Obesity and poor diet often go hand-in-hand, altering metabolic signaling and thereby impacting breast cancer risk and outcomes. We have recently demonstrated that dietary patterns modulate mammary microbiota populations. An important and largely open question is whether the microbiome of the gut and mammary gland mediates the dietary effects on breast cancer.
To address this, we performed fecal transplants between mice on control or high-fat diets (HFD) and recorded mammary tumor outcomes in a chemical carcinogenesis model. HFD induced pro-tumorigenic effects, which could be mimicked in animals fed a control diet by transplanting HFD-derived microbiota. Fecal transplants altered both the gut and mammary tumor microbiota populations, suggesting a link between the gut and breast microbiomes.

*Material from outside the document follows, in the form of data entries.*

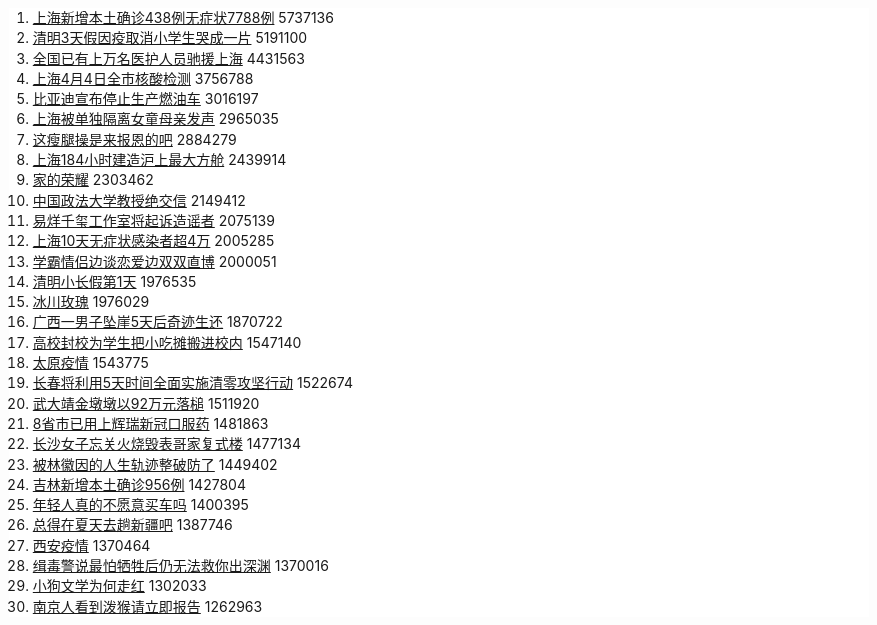 1. [上海新增本土确诊438例无症状7788例](https://s.weibo.com//weibo?q=%E4%B8%8A%E6%B5%B7%E6%96%B0%E5%A2%9E%E6%9C%AC%E5%9C%9F%E7%A1%AE%E8%AF%8A438%E4%BE%8B%E6%97%A0%E7%97%87%E7%8A%B67788%E4%BE%8B&Refer=top) 5737136
2. [清明3天假因疫取消小学生哭成一片](https://s.weibo.com//weibo?q=%23%E6%B8%85%E6%98%8E3%E5%A4%A9%E5%81%87%E5%9B%A0%E7%96%AB%E5%8F%96%E6%B6%88%E5%B0%8F%E5%AD%A6%E7%94%9F%E5%93%AD%E6%88%90%E4%B8%80%E7%89%87%23&Refer=top) 5191100
3. [全国已有上万名医护人员驰援上海](https://s.weibo.com//weibo?q=%23%E5%85%A8%E5%9B%BD%E5%B7%B2%E6%9C%89%E4%B8%8A%E4%B8%87%E5%90%8D%E5%8C%BB%E6%8A%A4%E4%BA%BA%E5%91%98%E9%A9%B0%E6%8F%B4%E4%B8%8A%E6%B5%B7%23&Refer=top) 4431563
4. [上海4月4日全市核酸检测](https://s.weibo.com//weibo?q=%E4%B8%8A%E6%B5%B74%E6%9C%884%E6%97%A5%E5%85%A8%E5%B8%82%E6%A0%B8%E9%85%B8%E6%A3%80%E6%B5%8B&Refer=top) 3756788
5. [比亚迪宣布停止生产燃油车](https://s.weibo.com//weibo?q=%23%E6%AF%94%E4%BA%9A%E8%BF%AA%E5%AE%A3%E5%B8%83%E5%81%9C%E6%AD%A2%E7%94%9F%E4%BA%A7%E7%87%83%E6%B2%B9%E8%BD%A6%23&Refer=top) 3016197
6. [上海被单独隔离女童母亲发声](https://s.weibo.com//weibo?q=%23%E4%B8%8A%E6%B5%B7%E8%A2%AB%E5%8D%95%E7%8B%AC%E9%9A%94%E7%A6%BB%E5%A5%B3%E7%AB%A5%E6%AF%8D%E4%BA%B2%E5%8F%91%E5%A3%B0%23&Refer=top) 2965035
7. [这瘦腿操是来报恩的吧](https://s.weibo.com//weibo?q=%23%E8%BF%99%E7%98%A6%E8%85%BF%E6%93%8D%E6%98%AF%E6%9D%A5%E6%8A%A5%E6%81%A9%E7%9A%84%E5%90%A7%23&Refer=top) 2884279
8. [上海184小时建造沪上最大方舱](https://s.weibo.com//weibo?q=%23%E4%B8%8A%E6%B5%B7184%E5%B0%8F%E6%97%B6%E5%BB%BA%E9%80%A0%E6%B2%AA%E4%B8%8A%E6%9C%80%E5%A4%A7%E6%96%B9%E8%88%B1%23&Refer=top) 2439914
9. [家的荣耀](https://s.weibo.com//weibo?q=%23%E5%AE%B6%E7%9A%84%E8%8D%A3%E8%80%80%23&Refer=top) 2303462
10. [中国政法大学教授绝交信](https://s.weibo.com//weibo?q=%23%E4%B8%AD%E5%9B%BD%E6%94%BF%E6%B3%95%E5%A4%A7%E5%AD%A6%E6%95%99%E6%8E%88%E7%BB%9D%E4%BA%A4%E4%BF%A1%23&Refer=top) 2149412
11. [易烊千玺工作室将起诉造谣者](https://s.weibo.com//weibo?q=%23%E6%98%93%E7%83%8A%E5%8D%83%E7%8E%BA%E5%B7%A5%E4%BD%9C%E5%AE%A4%E5%B0%86%E8%B5%B7%E8%AF%89%E9%80%A0%E8%B0%A3%E8%80%85%23&Refer=top) 2075139
12. [上海10天无症状感染者超4万](https://s.weibo.com//weibo?q=%23%E4%B8%8A%E6%B5%B710%E5%A4%A9%E6%97%A0%E7%97%87%E7%8A%B6%E6%84%9F%E6%9F%93%E8%80%85%E8%B6%854%E4%B8%87%23&Refer=top) 2005285
13. [学霸情侣边谈恋爱边双双直博](https://s.weibo.com//weibo?q=%23%E5%AD%A6%E9%9C%B8%E6%83%85%E4%BE%A3%E8%BE%B9%E8%B0%88%E6%81%8B%E7%88%B1%E8%BE%B9%E5%8F%8C%E5%8F%8C%E7%9B%B4%E5%8D%9A%23&Refer=top) 2000051
14. [清明小长假第1天](https://s.weibo.com//weibo?q=%23%E6%B8%85%E6%98%8E%E5%B0%8F%E9%95%BF%E5%81%87%E7%AC%AC1%E5%A4%A9%23&Refer=top) 1976535
15. [冰川玫瑰](https://s.weibo.com//weibo?q=%E5%86%B0%E5%B7%9D%E7%8E%AB%E7%91%B0&Refer=top) 1976029
16. [广西一男子坠崖5天后奇迹生还](https://s.weibo.com//weibo?q=%23%E5%B9%BF%E8%A5%BF%E4%B8%80%E7%94%B7%E5%AD%90%E5%9D%A0%E5%B4%965%E5%A4%A9%E5%90%8E%E5%A5%87%E8%BF%B9%E7%94%9F%E8%BF%98%23&Refer=top) 1870722
17. [高校封校为学生把小吃摊搬进校内](https://s.weibo.com//weibo?q=%23%E9%AB%98%E6%A0%A1%E5%B0%81%E6%A0%A1%E4%B8%BA%E5%AD%A6%E7%94%9F%E6%8A%8A%E5%B0%8F%E5%90%83%E6%91%8A%E6%90%AC%E8%BF%9B%E6%A0%A1%E5%86%85%23&Refer=top) 1547140
18. [太原疫情](https://s.weibo.com//weibo?q=%E5%A4%AA%E5%8E%9F%E7%96%AB%E6%83%85&Refer=top) 1543775
19. [长春将利用5天时间全面实施清零攻坚行动](https://s.weibo.com//weibo?q=%23%E9%95%BF%E6%98%A5%E5%B0%86%E5%88%A9%E7%94%A85%E5%A4%A9%E6%97%B6%E9%97%B4%E5%85%A8%E9%9D%A2%E5%AE%9E%E6%96%BD%E6%B8%85%E9%9B%B6%E6%94%BB%E5%9D%9A%E8%A1%8C%E5%8A%A8%23&Refer=top) 1522674
20. [武大靖金墩墩以92万元落槌](https://s.weibo.com//weibo?q=%23%E6%AD%A6%E5%A4%A7%E9%9D%96%E9%87%91%E5%A2%A9%E5%A2%A9%E4%BB%A592%E4%B8%87%E5%85%83%E8%90%BD%E6%A7%8C%23&Refer=top) 1511920
21. [8省市已用上辉瑞新冠口服药](https://s.weibo.com//weibo?q=%238%E7%9C%81%E5%B8%82%E5%B7%B2%E7%94%A8%E4%B8%8A%E8%BE%89%E7%91%9E%E6%96%B0%E5%86%A0%E5%8F%A3%E6%9C%8D%E8%8D%AF%23&Refer=top) 1481863
22. [长沙女子忘关火烧毁表哥家复式楼](https://s.weibo.com//weibo?q=%23%E9%95%BF%E6%B2%99%E5%A5%B3%E5%AD%90%E5%BF%98%E5%85%B3%E7%81%AB%E7%83%A7%E6%AF%81%E8%A1%A8%E5%93%A5%E5%AE%B6%E5%A4%8D%E5%BC%8F%E6%A5%BC%23&Refer=top) 1477134
23. [被林徽因的人生轨迹整破防了](https://s.weibo.com//weibo?q=%23%E8%A2%AB%E6%9E%97%E5%BE%BD%E5%9B%A0%E7%9A%84%E4%BA%BA%E7%94%9F%E8%BD%A8%E8%BF%B9%E6%95%B4%E7%A0%B4%E9%98%B2%E4%BA%86%23&Refer=top) 1449402
24. [吉林新增本土确诊956例](https://s.weibo.com//weibo?q=%E5%90%89%E6%9E%97%E6%96%B0%E5%A2%9E%E6%9C%AC%E5%9C%9F%E7%A1%AE%E8%AF%8A956%E4%BE%8B&Refer=top) 1427804
25. [年轻人真的不愿意买车吗](https://s.weibo.com//weibo?q=%23%E5%B9%B4%E8%BD%BB%E4%BA%BA%E7%9C%9F%E7%9A%84%E4%B8%8D%E6%84%BF%E6%84%8F%E4%B9%B0%E8%BD%A6%E5%90%97%23&Refer=top) 1400395
26. [总得在夏天去趟新疆吧](https://s.weibo.com//weibo?q=%23%E6%80%BB%E5%BE%97%E5%9C%A8%E5%A4%8F%E5%A4%A9%E5%8E%BB%E8%B6%9F%E6%96%B0%E7%96%86%E5%90%A7%23&Refer=top) 1387746
27. [西安疫情](https://s.weibo.com//weibo?q=%E8%A5%BF%E5%AE%89%E7%96%AB%E6%83%85&Refer=top) 1370464
28. [缉毒警说最怕牺牲后仍无法救你出深渊](https://s.weibo.com//weibo?q=%23%E7%BC%89%E6%AF%92%E8%AD%A6%E8%AF%B4%E6%9C%80%E6%80%95%E7%89%BA%E7%89%B2%E5%90%8E%E4%BB%8D%E6%97%A0%E6%B3%95%E6%95%91%E4%BD%A0%E5%87%BA%E6%B7%B1%E6%B8%8A%23&Refer=top) 1370016
29. [小狗文学为何走红](https://s.weibo.com//weibo?q=%23%E5%B0%8F%E7%8B%97%E6%96%87%E5%AD%A6%E4%B8%BA%E4%BD%95%E8%B5%B0%E7%BA%A2%23&Refer=top) 1302033
30. [南京人看到泼猴请立即报告](https://s.weibo.com//weibo?q=%23%E5%8D%97%E4%BA%AC%E4%BA%BA%E7%9C%8B%E5%88%B0%E6%B3%BC%E7%8C%B4%E8%AF%B7%E7%AB%8B%E5%8D%B3%E6%8A%A5%E5%91%8A%23&Refer=top) 1262963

HFD increased serum levels of bacterial lipopolysaccharide (LPS), and control diet-derived fecal transplant reduced LPS bioavailability in HFD-fed animals. In vitro models of the normal breast epithelium showed that LPS disrupts tight junctions (TJ) and compromises epithelial permeability. In mice, HFD or fecal transplant from animals on HFD reduced expression of TJ-associated genes in the gut and mammary gland.
Furthermore, infecting breast cancer cells with an HFD-derived microbiome increased proliferation, implicating tumor-associated bacteria in cancer signaling. In a double-blind placebo-controlled clinical trial of breast cancer patients administered fish oil supplements before primary tumor resection, dietary intervention modulated the microbiota in tumors and normal breast tissue. This study demonstrates a link between the gut and breast that mediates the effect of diet on cancer.